• **EXERCISE**
Of the records that follow, copy only the lines from the line containing "flower: present [227,567,285,744]" to the line containing "ottoman: none [1173,828,1348,1019]", both included, exactly as written.

• **Records from a data collection**
#####

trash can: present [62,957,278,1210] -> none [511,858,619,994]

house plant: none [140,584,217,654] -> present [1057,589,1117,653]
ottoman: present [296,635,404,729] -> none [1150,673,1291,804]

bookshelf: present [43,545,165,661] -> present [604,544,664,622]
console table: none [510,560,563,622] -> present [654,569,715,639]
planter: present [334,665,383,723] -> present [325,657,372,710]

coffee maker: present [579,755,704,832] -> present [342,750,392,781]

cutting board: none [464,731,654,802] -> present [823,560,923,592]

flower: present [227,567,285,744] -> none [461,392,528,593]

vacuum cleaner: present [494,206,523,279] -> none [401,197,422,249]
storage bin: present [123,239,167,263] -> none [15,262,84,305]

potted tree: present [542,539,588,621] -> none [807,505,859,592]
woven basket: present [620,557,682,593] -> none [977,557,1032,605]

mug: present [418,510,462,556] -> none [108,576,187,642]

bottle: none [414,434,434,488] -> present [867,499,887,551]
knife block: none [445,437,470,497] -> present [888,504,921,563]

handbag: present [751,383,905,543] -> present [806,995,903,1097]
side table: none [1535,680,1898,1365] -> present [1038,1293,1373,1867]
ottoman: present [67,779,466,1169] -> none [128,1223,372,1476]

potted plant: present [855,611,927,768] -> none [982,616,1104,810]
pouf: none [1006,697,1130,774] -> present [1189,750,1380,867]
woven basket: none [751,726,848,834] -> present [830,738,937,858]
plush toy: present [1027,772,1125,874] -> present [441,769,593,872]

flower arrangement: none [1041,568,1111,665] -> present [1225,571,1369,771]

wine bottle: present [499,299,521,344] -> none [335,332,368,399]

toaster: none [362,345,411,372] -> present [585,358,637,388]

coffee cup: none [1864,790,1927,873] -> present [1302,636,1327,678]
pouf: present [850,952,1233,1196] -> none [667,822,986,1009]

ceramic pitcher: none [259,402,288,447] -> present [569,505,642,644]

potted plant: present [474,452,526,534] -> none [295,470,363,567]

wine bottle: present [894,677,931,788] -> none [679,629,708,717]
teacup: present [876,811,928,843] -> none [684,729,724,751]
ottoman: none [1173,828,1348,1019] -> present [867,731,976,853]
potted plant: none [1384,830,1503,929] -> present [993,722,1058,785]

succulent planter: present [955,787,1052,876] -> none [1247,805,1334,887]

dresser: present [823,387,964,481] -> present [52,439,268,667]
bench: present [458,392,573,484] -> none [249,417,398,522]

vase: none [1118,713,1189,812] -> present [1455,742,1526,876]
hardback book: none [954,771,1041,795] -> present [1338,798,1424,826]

#####

• **WRITTEN RESPONSE**
flower: present [227,567,285,744] -> none [461,392,528,593]

vacuum cleaner: present [494,206,523,279] -> none [401,197,422,249]
storage bin: present [123,239,167,263] -> none [15,262,84,305]

potted tree: present [542,539,588,621] -> none [807,505,859,592]
woven basket: present [620,557,682,593] -> none [977,557,1032,605]

mug: present [418,510,462,556] -> none [108,576,187,642]

bottle: none [414,434,434,488] -> present [867,499,887,551]
knife block: none [445,437,470,497] -> present [888,504,921,563]

handbag: present [751,383,905,543] -> present [806,995,903,1097]
side table: none [1535,680,1898,1365] -> present [1038,1293,1373,1867]
ottoman: present [67,779,466,1169] -> none [128,1223,372,1476]

potted plant: present [855,611,927,768] -> none [982,616,1104,810]
pouf: none [1006,697,1130,774] -> present [1189,750,1380,867]
woven basket: none [751,726,848,834] -> present [830,738,937,858]
plush toy: present [1027,772,1125,874] -> present [441,769,593,872]

flower arrangement: none [1041,568,1111,665] -> present [1225,571,1369,771]

wine bottle: present [499,299,521,344] -> none [335,332,368,399]

toaster: none [362,345,411,372] -> present [585,358,637,388]

coffee cup: none [1864,790,1927,873] -> present [1302,636,1327,678]
pouf: present [850,952,1233,1196] -> none [667,822,986,1009]

ceramic pitcher: none [259,402,288,447] -> present [569,505,642,644]

potted plant: present [474,452,526,534] -> none [295,470,363,567]

wine bottle: present [894,677,931,788] -> none [679,629,708,717]
teacup: present [876,811,928,843] -> none [684,729,724,751]
ottoman: none [1173,828,1348,1019] -> present [867,731,976,853]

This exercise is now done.